# Task details
All that is wanted is a word-for-word copy of the data from its first line to the line containing "exchanged: cooling fan", both included.

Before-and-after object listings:
*** Begin section ***

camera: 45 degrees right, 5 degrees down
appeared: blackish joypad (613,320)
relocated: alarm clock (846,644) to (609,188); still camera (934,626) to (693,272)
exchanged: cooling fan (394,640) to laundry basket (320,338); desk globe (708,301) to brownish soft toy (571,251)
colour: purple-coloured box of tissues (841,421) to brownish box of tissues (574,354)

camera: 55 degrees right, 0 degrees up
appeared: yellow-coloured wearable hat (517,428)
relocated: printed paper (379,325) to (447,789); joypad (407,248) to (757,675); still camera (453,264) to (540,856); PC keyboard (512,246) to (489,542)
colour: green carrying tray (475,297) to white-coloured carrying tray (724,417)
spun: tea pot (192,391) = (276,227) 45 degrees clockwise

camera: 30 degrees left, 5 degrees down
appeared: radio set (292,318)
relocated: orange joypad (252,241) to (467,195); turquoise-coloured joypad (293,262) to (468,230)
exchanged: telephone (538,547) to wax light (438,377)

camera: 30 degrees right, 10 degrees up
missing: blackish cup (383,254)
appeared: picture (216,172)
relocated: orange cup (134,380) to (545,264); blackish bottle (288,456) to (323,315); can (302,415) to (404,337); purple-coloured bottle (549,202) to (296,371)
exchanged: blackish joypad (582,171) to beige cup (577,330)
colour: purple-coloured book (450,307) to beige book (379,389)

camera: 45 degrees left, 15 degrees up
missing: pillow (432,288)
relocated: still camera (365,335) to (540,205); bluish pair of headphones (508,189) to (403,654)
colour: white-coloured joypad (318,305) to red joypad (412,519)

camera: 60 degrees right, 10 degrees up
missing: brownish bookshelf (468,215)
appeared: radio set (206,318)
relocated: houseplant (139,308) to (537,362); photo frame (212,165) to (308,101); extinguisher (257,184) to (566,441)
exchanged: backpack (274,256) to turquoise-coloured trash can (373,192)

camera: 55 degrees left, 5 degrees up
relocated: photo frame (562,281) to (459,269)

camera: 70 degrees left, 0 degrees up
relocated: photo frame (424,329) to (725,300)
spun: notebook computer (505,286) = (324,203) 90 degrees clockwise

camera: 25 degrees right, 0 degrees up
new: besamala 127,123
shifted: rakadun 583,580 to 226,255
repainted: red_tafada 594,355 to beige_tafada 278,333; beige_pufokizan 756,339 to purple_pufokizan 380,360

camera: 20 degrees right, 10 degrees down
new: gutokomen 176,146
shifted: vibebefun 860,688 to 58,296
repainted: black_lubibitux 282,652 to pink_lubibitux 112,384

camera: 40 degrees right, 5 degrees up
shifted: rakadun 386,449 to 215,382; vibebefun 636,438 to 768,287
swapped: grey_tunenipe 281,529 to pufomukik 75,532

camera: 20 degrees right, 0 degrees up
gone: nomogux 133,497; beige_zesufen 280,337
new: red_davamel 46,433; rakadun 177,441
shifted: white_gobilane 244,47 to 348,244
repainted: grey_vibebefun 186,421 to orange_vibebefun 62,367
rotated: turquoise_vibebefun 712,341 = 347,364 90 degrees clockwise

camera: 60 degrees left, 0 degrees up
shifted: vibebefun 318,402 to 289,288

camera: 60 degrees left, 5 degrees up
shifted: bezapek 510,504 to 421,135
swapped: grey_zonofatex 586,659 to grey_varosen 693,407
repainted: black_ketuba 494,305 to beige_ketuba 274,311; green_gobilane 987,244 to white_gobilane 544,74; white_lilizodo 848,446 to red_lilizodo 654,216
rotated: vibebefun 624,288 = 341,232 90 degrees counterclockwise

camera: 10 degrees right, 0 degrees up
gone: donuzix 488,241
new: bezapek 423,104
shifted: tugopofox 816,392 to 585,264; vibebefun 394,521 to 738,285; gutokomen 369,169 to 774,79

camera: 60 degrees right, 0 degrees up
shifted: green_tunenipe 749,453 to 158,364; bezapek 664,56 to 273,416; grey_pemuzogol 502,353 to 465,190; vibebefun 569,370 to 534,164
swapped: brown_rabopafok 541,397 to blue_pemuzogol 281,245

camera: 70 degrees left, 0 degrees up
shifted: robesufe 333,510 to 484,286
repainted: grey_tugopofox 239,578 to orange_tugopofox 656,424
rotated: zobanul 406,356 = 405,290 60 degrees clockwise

*** End section ***

# Task output
camera: 45 degrees right, 5 degrees down
appeared: blackish joypad (613,320)
relocated: alarm clock (846,644) to (609,188); still camera (934,626) to (693,272)
exchanged: cooling fan (394,640) to laundry basket (320,338); desk globe (708,301) to brownish soft toy (571,251)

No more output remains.